The Serious Organised Crime Agency recently reported it was involved in a global law enforcement operation in which 36 credit card fraud sites were shut down following an exhaustive two year investigation.

Raids in the UK, along with other countries such as Macedonia, Romania, the Ukraine, the Netherlands, Germany, and the US led to the shuttering of the sites, many of which had been under close observation for several months.  The fraudsters operating the websites were selling on personal details on what a report from the BBC called as an ‘industrial scale,’ with the details being sold on for as little as £2 per set of information.

Bank information was changing hands in massive amounts through the use of online trading platforms, industry officials said.  However, now that the sites have been dismantled, the only thing a visitor will be presented with is a notification declaring that the website has been seized, with one Macedonian man and two Brits, from London and Birmingham, have been apprehended in conjunction with the website raids.

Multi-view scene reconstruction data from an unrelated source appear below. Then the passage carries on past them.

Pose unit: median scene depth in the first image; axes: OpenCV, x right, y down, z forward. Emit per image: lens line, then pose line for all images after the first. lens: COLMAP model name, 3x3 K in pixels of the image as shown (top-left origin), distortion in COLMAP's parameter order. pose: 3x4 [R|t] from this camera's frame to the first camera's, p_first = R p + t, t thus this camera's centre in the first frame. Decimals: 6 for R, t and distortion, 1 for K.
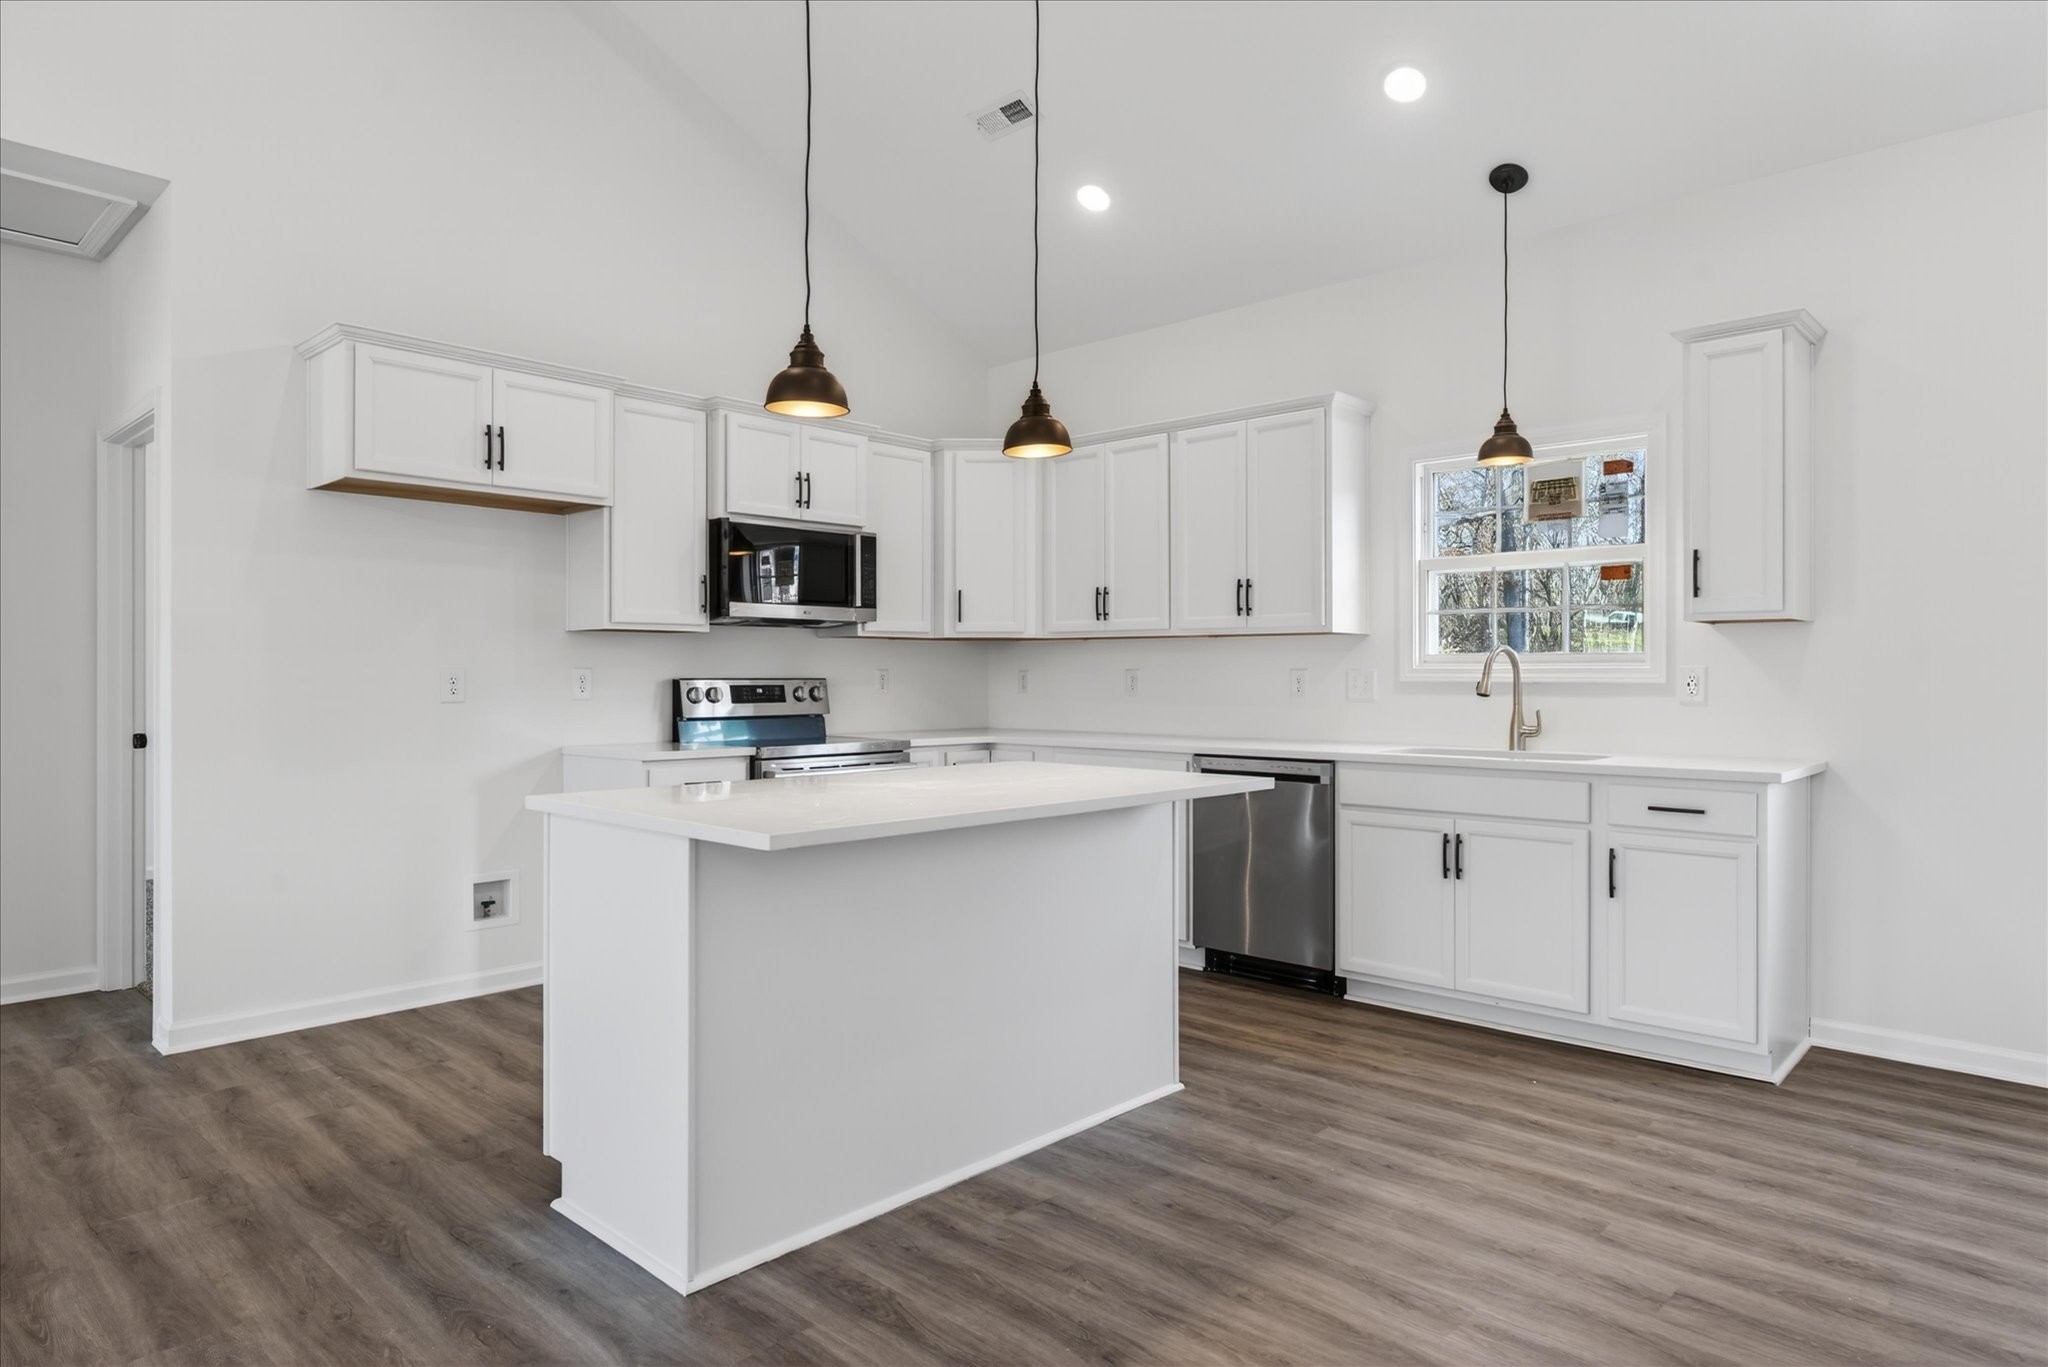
lens RADIAL K [[1214.8, 0, 1059.3], [0, 1214.8, 679.1], [0, 0, 1]] dist [-0.002091, 0.000220]
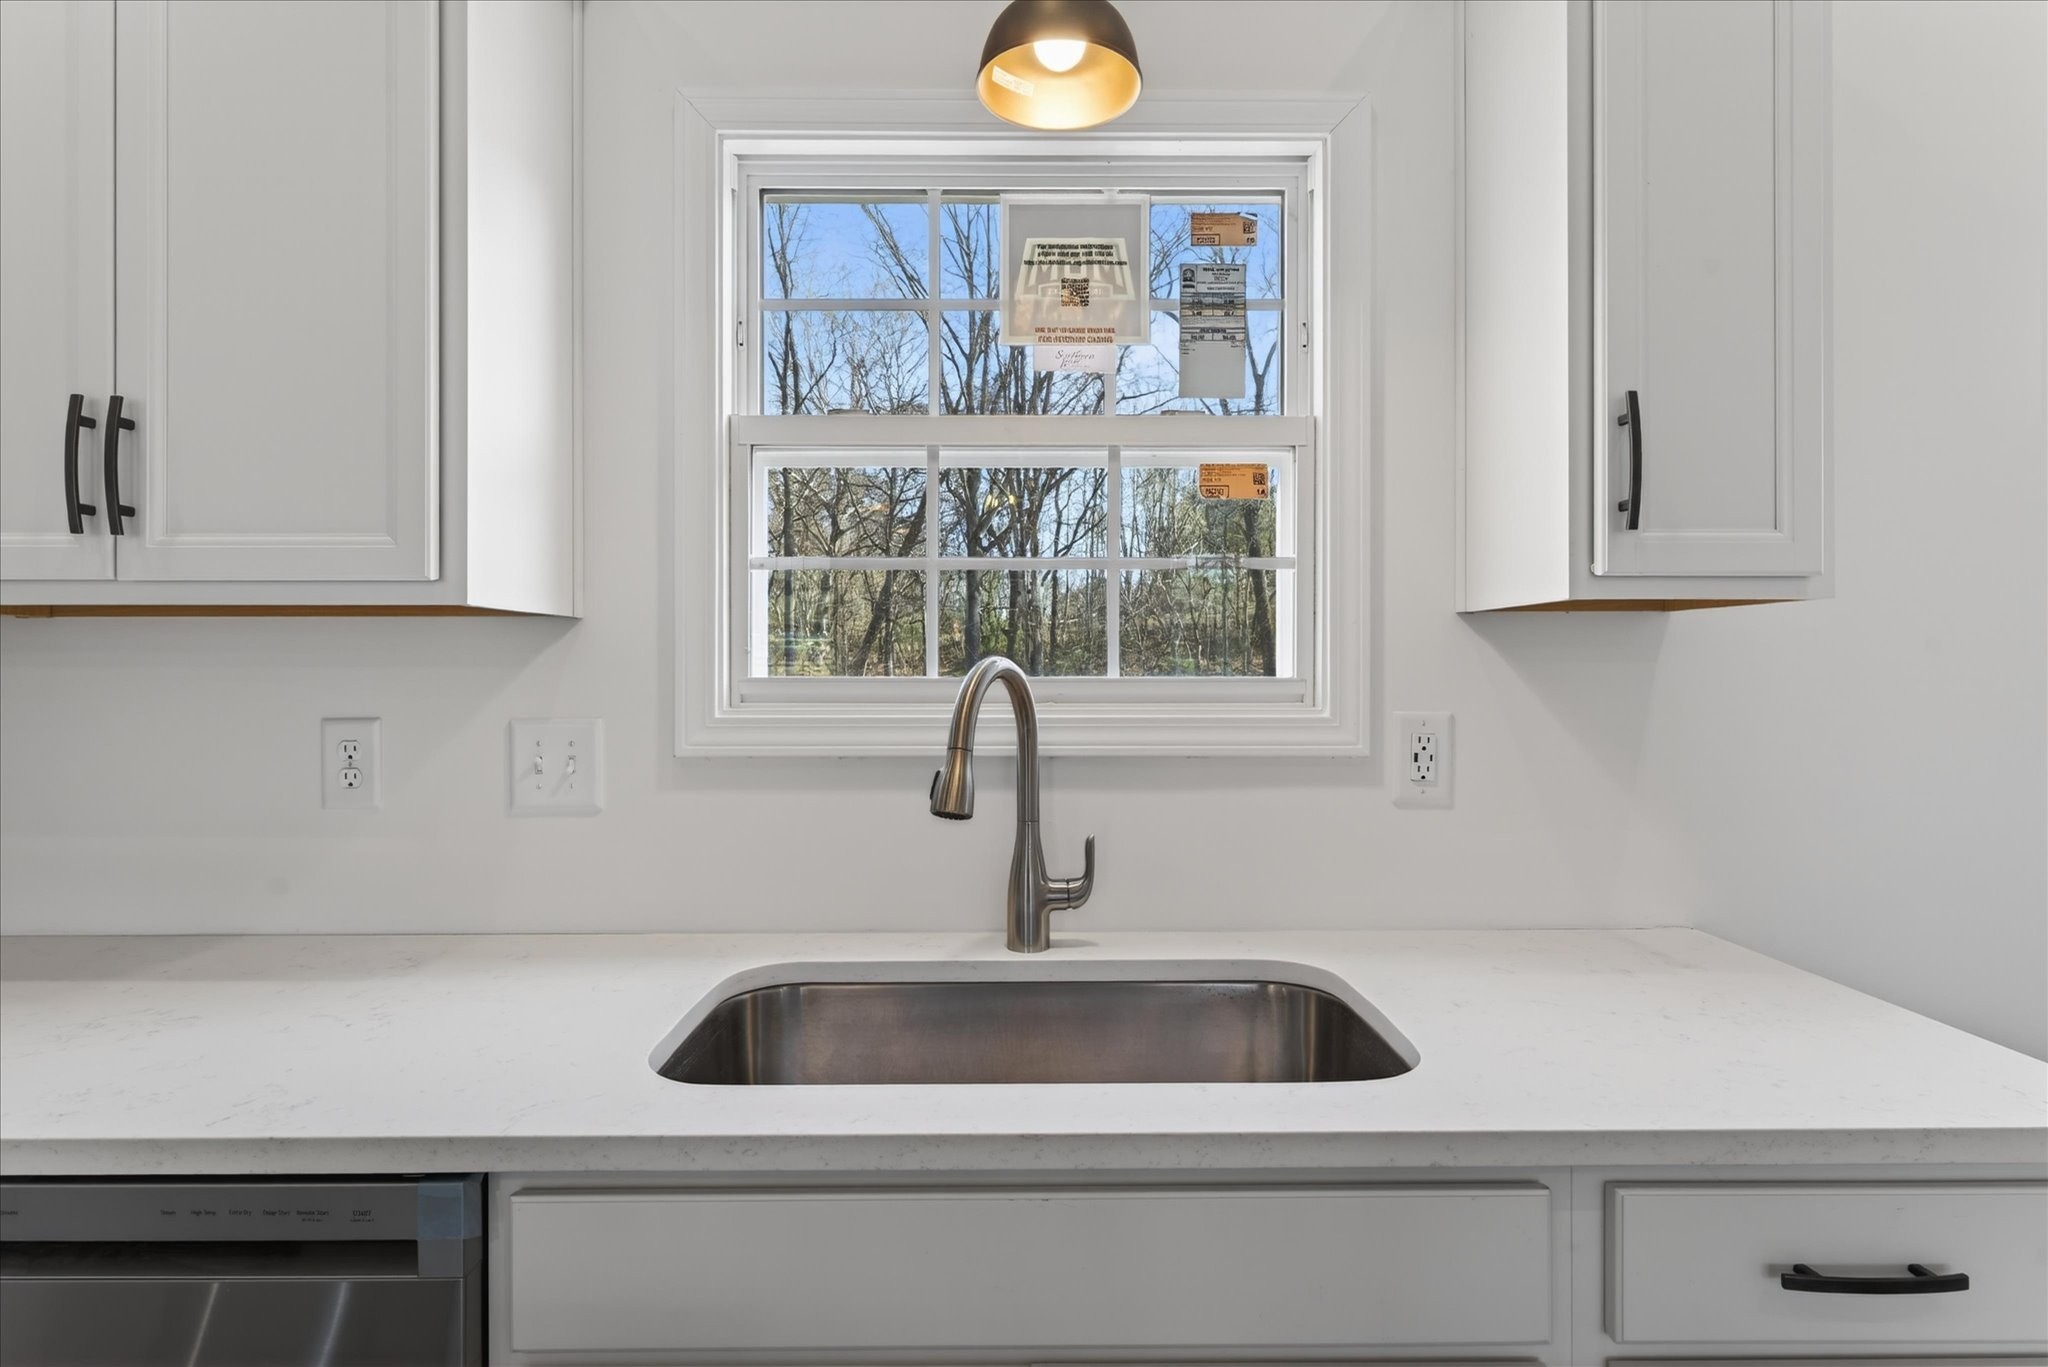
lens RADIAL K [[980.0, 0, 1024.0], [0, 980.0, 683.5], [0, 0, 1]] dist [-0.033712, 0.000100]
pose [[0.746351, -0.010689, 0.665466, 0.182362], [0.004991, 0.999933, 0.010464, -0.022432], [-0.665534, -0.004489, 0.746354, 0.782936]]
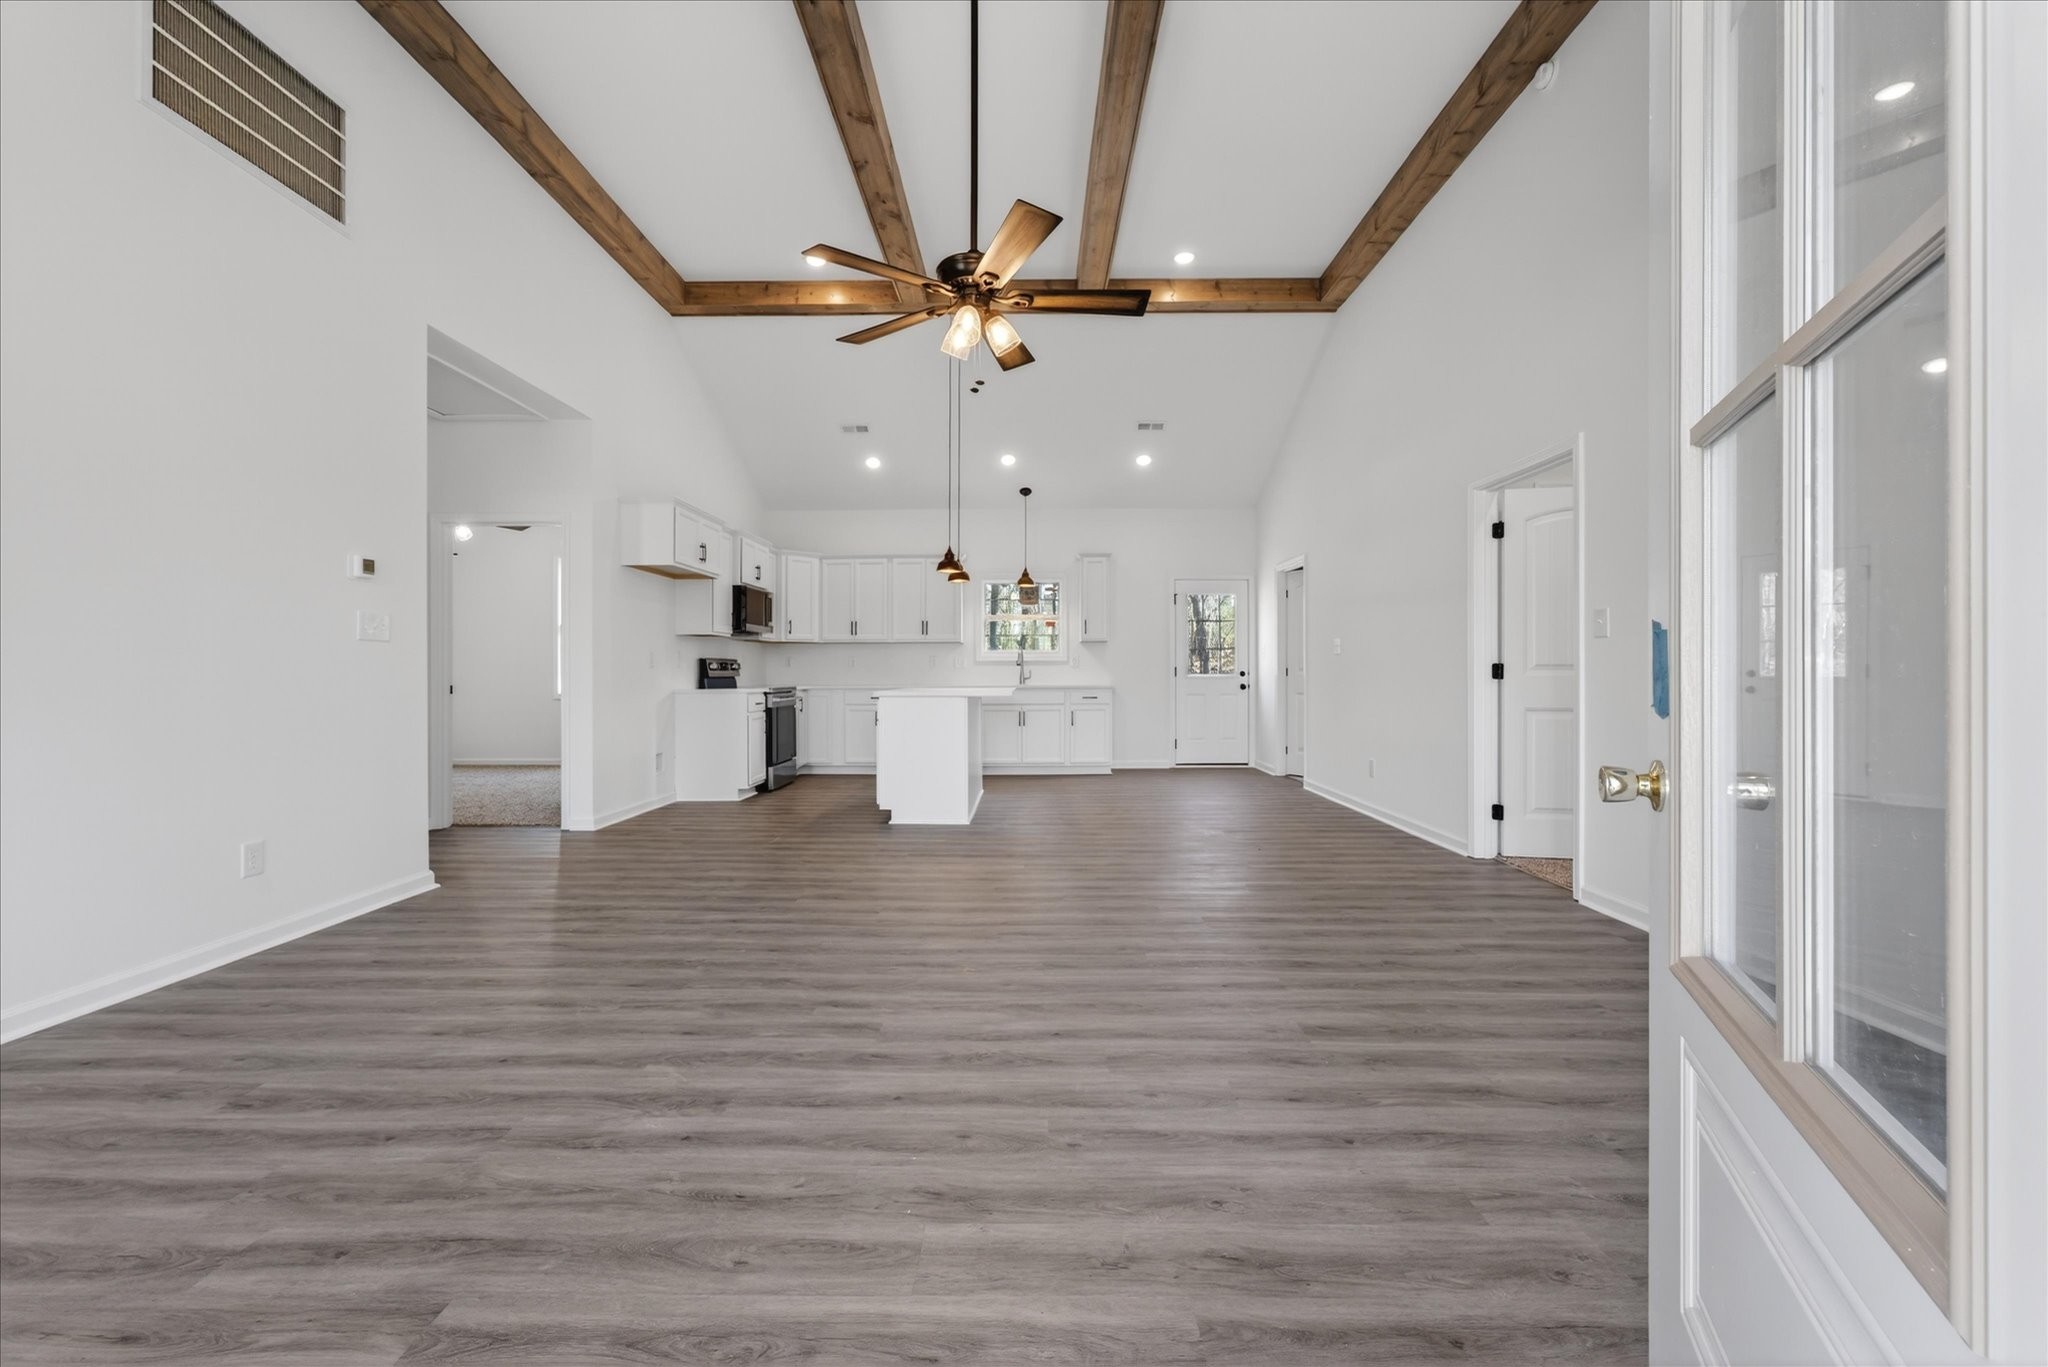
lens RADIAL K [[837.2, 0, 1031.5], [0, 837.2, 670.4], [0, 0, 1]] dist [-0.020439, 0.012910]
pose [[0.738320, -0.004799, 0.674433, -0.966134], [0.007379, 0.999972, -0.000963, 0.028845], [-0.674410, 0.005688, 0.738335, -0.502836]]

SOCA has called upon broadband internet providers to take steps to preclude websites from anonymous registration, as there are automated computer software programmes registering thousands of domain names today. These domains are quite similar to one another, SOCA added, creating difficulties in tracing them back to their original owners.

In related news, a man from York was sentenced to two and a half years in jail for stealing the personal details of eight million people.  Edward Pearson, the computer hacker behind the identity theft, coded several trojan viruses, known as Python, SpyEye, and Zeus, in order to steal the personal information, claiming that he did so in order to challenge himself intellectually.